If you are not going to visit Livorno in near future, then the book by Francesca Bregoli, assistant professor at the Queens College of the City University in New York, is a valid alternative that offers you an impressive experience of Livorno’s past. The book brings you to know the life of Livorno’s Jewish community during the 18th century, at the time when many Jewish intellectuals participated actively in the economic, cultural and scientific life of the Tuscan nation. Despite the scholarly character of the book, meant to clarify how Jewish minorities related to non-Jewish cultural traditions in 18th-century Mediterranean regions, the book is very enjoyable even to a reader that is not specialized in Jewish studies.
Combining the analysis of economic data, judicial and governmental documents with cultural analyses of the nazione ebrea of Livorno, the book covers the development of Jews cultural institutions in Livorno during the period going from the final two decades of Medicean rule over Tuscany to the departure of Grand Duke Leopold I for Vienna in 1790. The first four chapters trace the participation of the Jewish community, protected by the Tuscan rulers, in Tuscan culture, its awareness of Enlightenment thought, and the related scientific reformist aspirations.

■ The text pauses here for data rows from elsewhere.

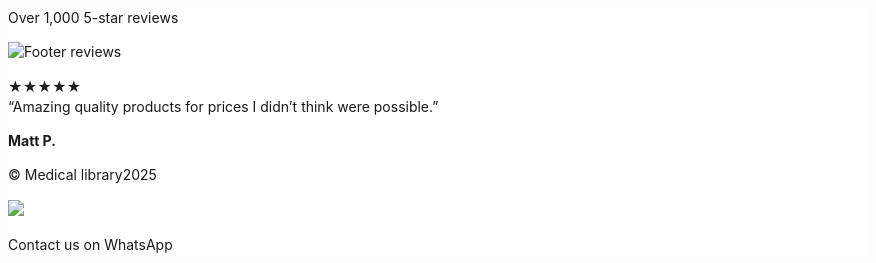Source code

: Over 1,000 5-star reviews

![Footer reviews](https://themedemo.commercegurus.com/shoptimizer-demodata/wp-content/uploads/sites/53/2023/05/footer_reviews.jpg)

★★★★★  
“Amazing quality products for prices I didn’t think were possible.”

**Matt P.**



© Medical library2025

![](https://themedemo.commercegurus.com/shoptimizer-demodata/wp-content/uploads/sites/53/2018/05/credit-cards.png)





Contact us on WhatsApp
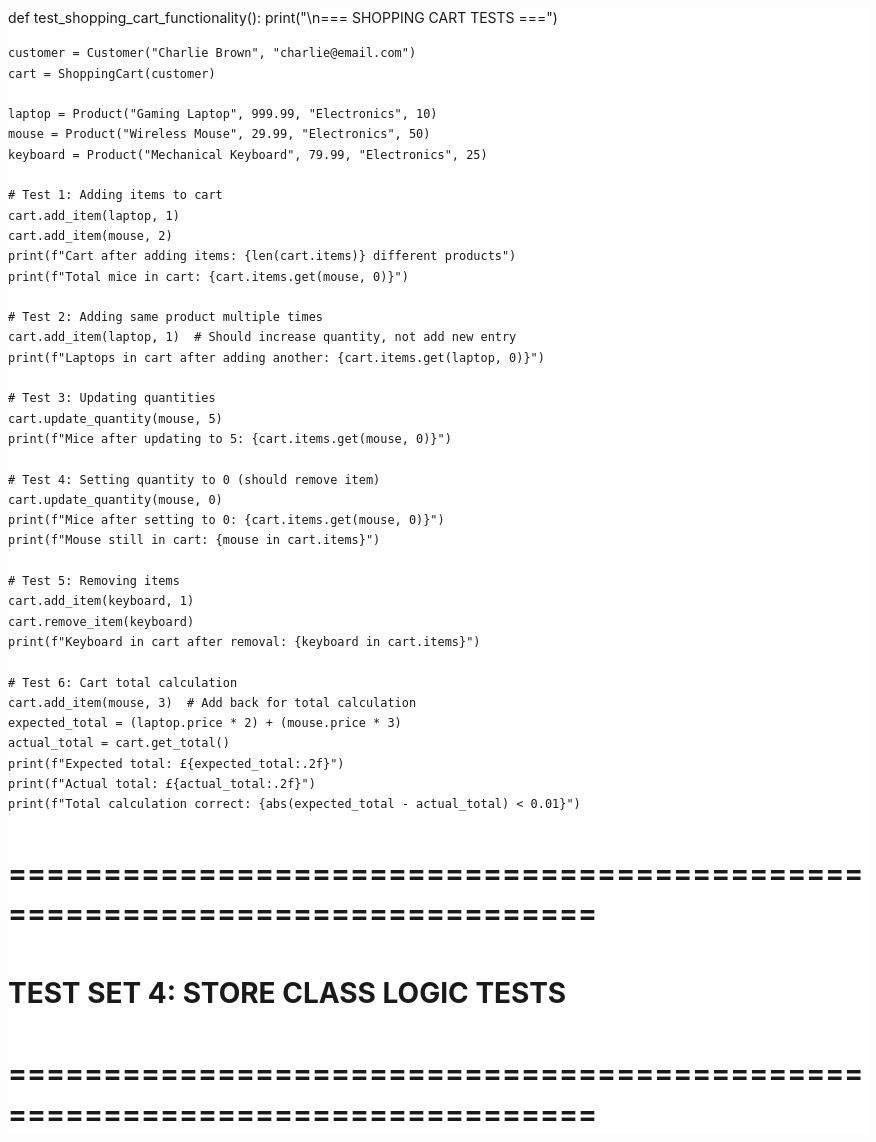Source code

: def test_shopping_cart_functionality():
    print("\n=== SHOPPING CART TESTS ===")
    
    customer = Customer("Charlie Brown", "charlie@email.com")
    cart = ShoppingCart(customer)
    
    laptop = Product("Gaming Laptop", 999.99, "Electronics", 10)
    mouse = Product("Wireless Mouse", 29.99, "Electronics", 50)
    keyboard = Product("Mechanical Keyboard", 79.99, "Electronics", 25)
    
    # Test 1: Adding items to cart
    cart.add_item(laptop, 1)
    cart.add_item(mouse, 2)
    print(f"Cart after adding items: {len(cart.items)} different products")
    print(f"Total mice in cart: {cart.items.get(mouse, 0)}")
    
    # Test 2: Adding same product multiple times
    cart.add_item(laptop, 1)  # Should increase quantity, not add new entry
    print(f"Laptops in cart after adding another: {cart.items.get(laptop, 0)}")
    
    # Test 3: Updating quantities
    cart.update_quantity(mouse, 5)
    print(f"Mice after updating to 5: {cart.items.get(mouse, 0)}")
    
    # Test 4: Setting quantity to 0 (should remove item)
    cart.update_quantity(mouse, 0)
    print(f"Mice after setting to 0: {cart.items.get(mouse, 0)}")
    print(f"Mouse still in cart: {mouse in cart.items}")
    
    # Test 5: Removing items
    cart.add_item(keyboard, 1)
    cart.remove_item(keyboard)
    print(f"Keyboard in cart after removal: {keyboard in cart.items}")
    
    # Test 6: Cart total calculation
    cart.add_item(mouse, 3)  # Add back for total calculation
    expected_total = (laptop.price * 2) + (mouse.price * 3)
    actual_total = cart.get_total()
    print(f"Expected total: £{expected_total:.2f}")
    print(f"Actual total: £{actual_total:.2f}")
    print(f"Total calculation correct: {abs(expected_total - actual_total) < 0.01}")

# ============================================================================
# TEST SET 4: STORE CLASS LOGIC TESTS
# ============================================================================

These first chapters show also how Tuscan Galilean culture helped local intellectuals, including the nazione ebrea, to adopt Enlightenment culture. Particular focus is cast upon Joseph Attias, Angelo de Soria, Joseph Vita Castelli, Graziadio Bondì, and how attendance of studies at the University of Pisa strengthened the ties between Jewish intelligentsia and the Tuscan State.
Chapter Five is dedicated to Tuscan Enlightenment reformism, which was appreciated and studied all over Europe at that time, and it shows how changes in Tuscan public health did not diminish the spiritual concerns of benevolent confraternities. The three final chapters concentrate on Jewish reactions to Tuscan reformist efforts that had important consequences on the economic and political life of the nazione ebrea. In particular, chapter Six explores 18th-century Jewish and Tuscan governmental attempts to regulate social behavior by focusing on Jewish coffeehouses and the laws on gambling within those premises. The chapter shows, for example, that in the sphere of leisure time, developments in the nazione ebrea paralleled and mirrored reformist endeavours championed by the Tuscan authorities at large. Chapter Seven is dedicated to the study of Leopold I’s reforms on the cultural life of the nazione ebrea, especially on Livornese Hebrew printing activity.
The final chapter takes a comparative look at the processes of Jewish inclusion in the 1780s, suggesting the need to look at the Tuscan example in a different way from that used to explain better-known cases of continental Western Europe and in already studied “port Jews” cases. Among the most interesting conclusions of the study we can mention the fact that commercial utility justifying the many rights of the Livornese Jewish community bolstered its corporatist understanding and hindered the political emancipation of its individual members.
The book is without doubt an important contribution to the knowledge of Tuscan history and it also demonstrates the importance of studying Tuscany as a separate cultural and institutional reality, therefore inviting to be cautious vis-à-vis applying to Tuscany what has been concluded about other parts of 18th-century Italy and Europe.